I don't know squat about the skimmer you are contemplating, might have to design your sump and stand around it as I did in the past. Some are too tall to accomodate in sales floor stands.
Get a very strong return pump without too much heat if you don't have air conditioning, the more flow the better. You can put a SCWD (pronounced squid) on it so that the return flow alternates from side to side, creates a wave action and the softies not only look great in it but grow great. Don't use too many right angles on the tubing, the softer you can make any bends in the line the less flow you will lose. 1000 GPH is not unreasonable-most would say it's minimal-for a return pump. You can't do that with a lot of U tube overflows, but you can't really grow fat softies without flow and one solid powerful return pump is better than 6 powerheads, and cheaper in the end. Even then you probably will still put a good powerhead like a seio in there to eliminate low flow areas. If you are like me and learn from mistakes this will be after buying 20 or more cruddy powerheads/pumps
I use a box fan face down on the sump for cooling and a pair of heaters with a temperature controller as heaters seem to fail often. One heater was stuck on and the tank got to 85 degrees, it still didn't turn off but was set to 78. El cheapo temp controllers I use are 15 bucks at Angelsplus.com or $120+ for digital ones elsewhere. The cheap ones are easily bumped up or down, the knob is too flexible. Tape it down where you want it.

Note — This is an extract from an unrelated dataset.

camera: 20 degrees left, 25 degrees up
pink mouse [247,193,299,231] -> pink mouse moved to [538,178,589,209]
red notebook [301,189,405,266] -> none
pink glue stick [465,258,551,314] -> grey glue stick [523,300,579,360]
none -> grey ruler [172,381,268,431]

Lighting on my setup is 2 96 watt pc bulbs and I get afternoon sun which most people frown on. Would be better to get no sun and add 2 or more 55 watt actinics for color and dusk/dawn. Would love moonlights as well. If you build an enclosed hood fans are in order. Again the RR overflow cuts into the area where I'd like to hang an actinic. No point lighting the inside of the overflow.

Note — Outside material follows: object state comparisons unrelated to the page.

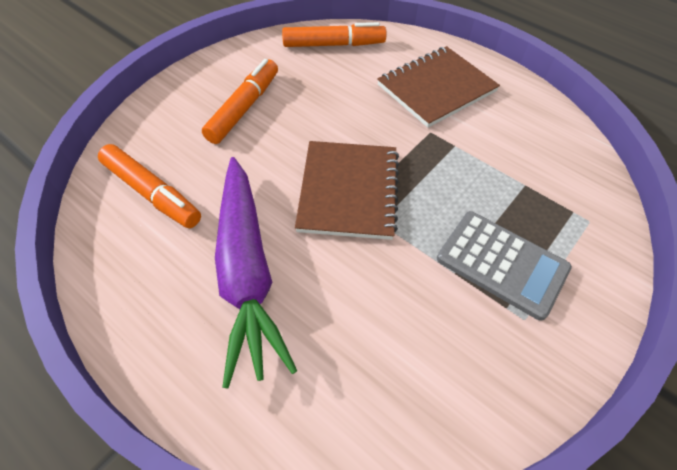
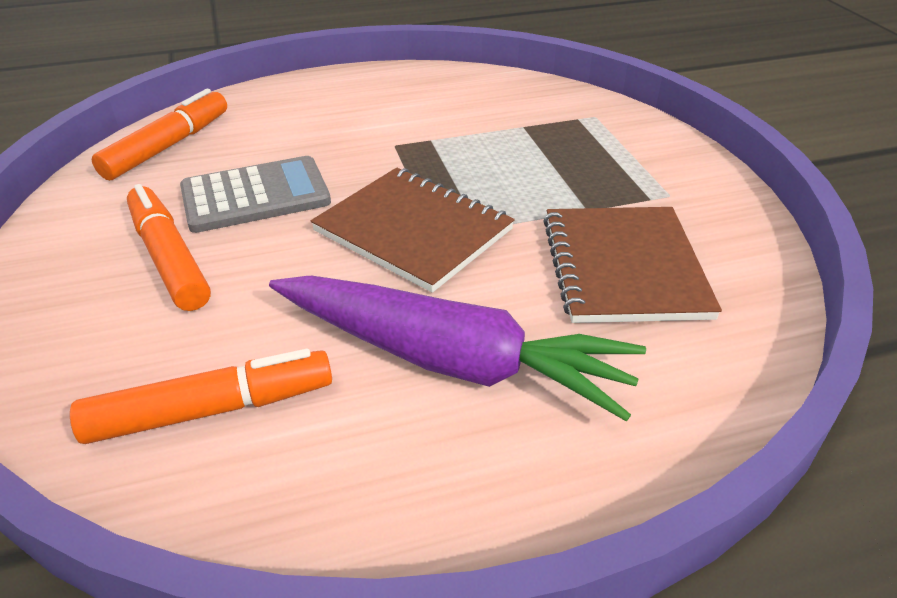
camera: 55 degrees left, 15 degrees down
brown notebook [377,46,500,128] -> brown notebook moved to [543,207,722,323]
grey calculator [437,211,572,321] -> grey calculator moved to [180,156,331,233]

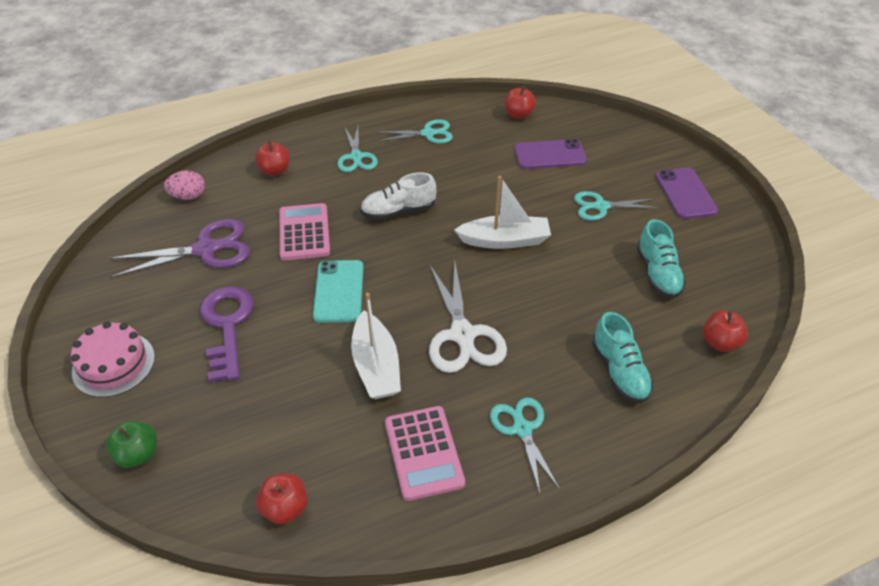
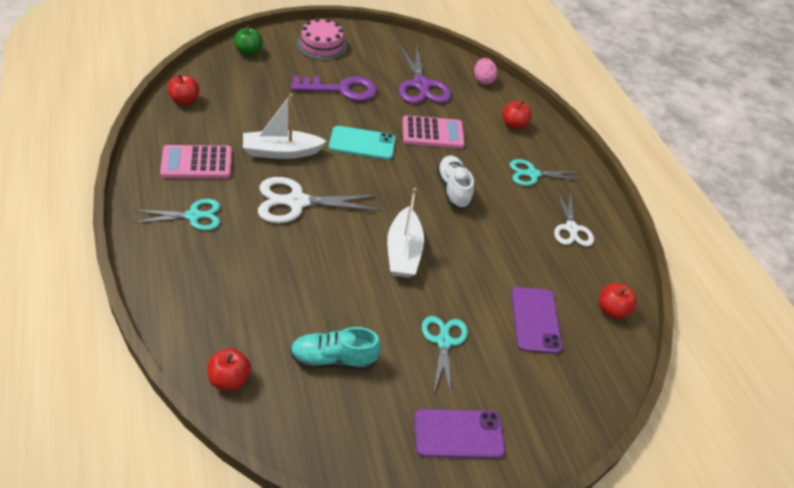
camera: 90 degrees right, 0 degrees up
turquoise scissors [377,119,453,144] -> white scissors [554,191,594,247]
turquoise shoe [592,312,653,404] -> none

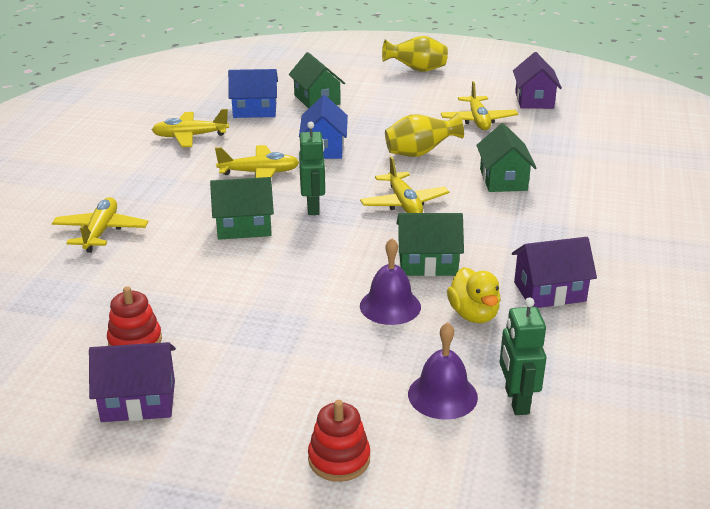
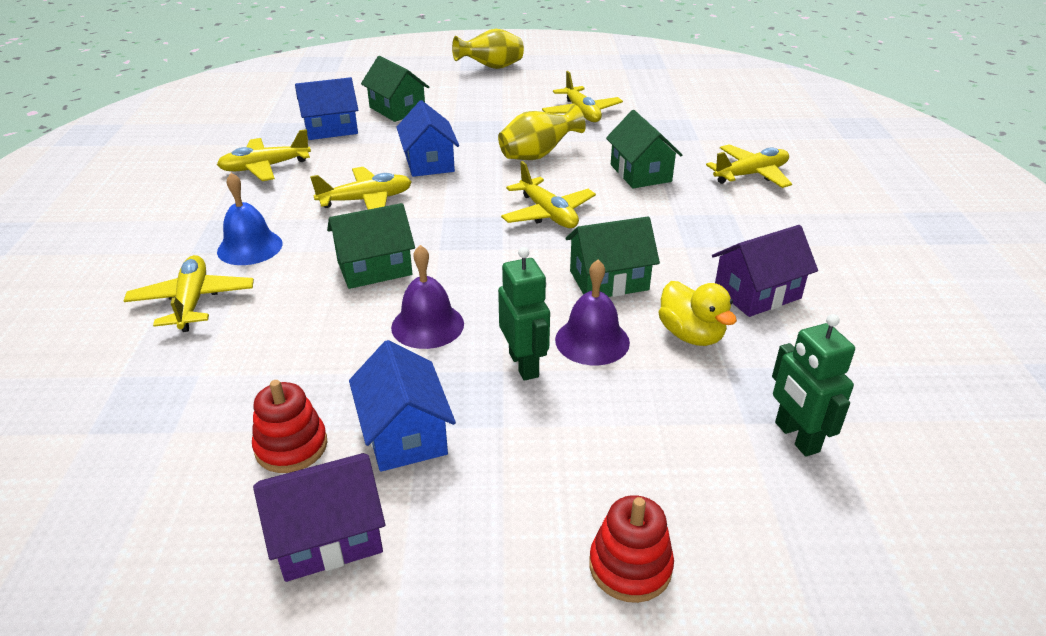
camera: 15 degrees left, 5 degrees up
green robot [299,122,326,215] -> green robot moved to [498,247,550,381]
purple bell [408,322,478,420] -> purple bell moved to [391,245,464,349]
purple house [513,52,562,109] -> none
none -> blue bell [217,173,283,265]
none -> blue house [349,340,456,472]
none -> yellow plane [706,144,792,188]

Don't pile too much rock in there, you need to leave room for the coral. I saw where one guy recommended 1/4 to 1/3 of the bottom space should be rock, rest will allow room to grow. Softies need flow and space, and grow they do...fast. I raised my liverock on platforms of pvc pipe and eggcrate so the flow goes under and around it, this also gives the fish hiding places. Looks ugly til it's covered in coraline but works well. Also try to avoid putting rock against a wall of the tank. You don't want any dead zones. I try to create caves when I place rocks and generally keep the structure open to flow.

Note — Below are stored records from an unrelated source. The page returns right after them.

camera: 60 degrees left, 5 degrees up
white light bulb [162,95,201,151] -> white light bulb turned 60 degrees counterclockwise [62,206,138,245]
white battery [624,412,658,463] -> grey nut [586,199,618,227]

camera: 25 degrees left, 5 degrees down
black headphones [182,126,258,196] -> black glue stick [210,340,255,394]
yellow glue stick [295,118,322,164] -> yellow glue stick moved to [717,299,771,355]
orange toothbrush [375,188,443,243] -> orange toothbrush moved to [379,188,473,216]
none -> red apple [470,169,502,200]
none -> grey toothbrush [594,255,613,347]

Use fine aragonite sand, no chippy stuff or crushed coral-that's for freshwater tanks. Traps debris like crazy, gets nasty.
Dose your supplements from the beginning and learn to use the test kits. This will ensure that the maximum amount of coralline survives on the liverock and the bacteria that cycle the tank perform better/reproduce faster. Plus it's good practice and teaches you how a tank can get out of whack without risking the health of fish and coral. A 2 part system is good for softies, they don't have to have a ton of calcium. I like to emphasize the alkalinity, especially with xenia. SPS people push the calcium up but we softie people don't have to do that.
Last of all do get a quarantine tank set up. Nothing sucks more than losing all your fish because you added just one more. The FDA is in the process of pulling our access to over the counter fish meds containing antibiotics, so we will have to take fish to the vet (as if vets do tropical fish). Now is the time to get used to prevention. Apparently they think we are taking the fish meds. I did meet one person who does that so apparently the rumor is sort of accurate.
Kate
PS The bit about the FDA and fish is here, 2nd paragraph. I have been reading vet articles, they are interesting. Nothing new on ich but lots on diseases I didn't know existed, like "Naso tang disease".